En Ouganda, Amnesty International a révélé jeudi 30 avril une étude mettant en lumière les violences postélectorales qui ont éclaté après la réélection du président Yoweri Museveni pour un septième mandat consécutif. L'ONG pointe du doigt une répression particulièrement dirigée contre les partisans de l'opposition, dans un contexte marqué par de strictes restrictions de l'information. Bien que moins visibles que dans d'autres pays de la région, ces violences sont jugées bien réelles et préoccupantes par l'organisation.

Ce qu'il faut retenir

  • Amnesty International a publié une recherche sur les violences postélectorales en Ouganda
  • Les violences ont suivi la réélection de Yoweri Museveni pour un septième mandat
  • L'ONG dénonce une répression ciblée contre les partisans de l'opposition

Répression des partisans de l'opposition

Amnesty International souligne que les violences postélectorales en Ouganda ont principalement touché les partisans de l'opposition.
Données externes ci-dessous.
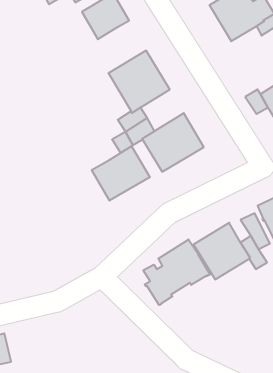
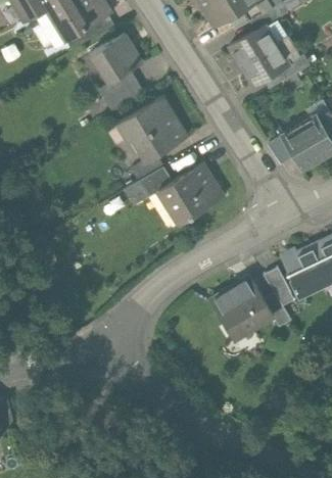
building: none -> [98,68,144,111]
building: [92,146,150,201] -> none
building: [143,239,210,305] -> none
Ces actes répressifs se déroulent dans un climat où la diffusion d'informations est fortement limitée, contribuant ainsi à l'opacité de la situation.

Violences jugées préoccupantes

Comparées à d'autres pays de la région où les violences postélectorales peuvent être plus visibles, les violences en Ouganda sont moins médiatisées. Cependant, Amnesty International insiste sur le caractère réel et inquiétant de ces actes violents, malgré leur discrétion relative.

Et maintenant ?

Il est crucial de surveiller de près l'évolution de la situation en Ouganda et les mesures prises pour faire face aux violences postélectorales. Les prochaines actions des autorités et de la communauté internationale seront déterminantes pour garantir la protection des droits des citoyens et la stabilité du pays.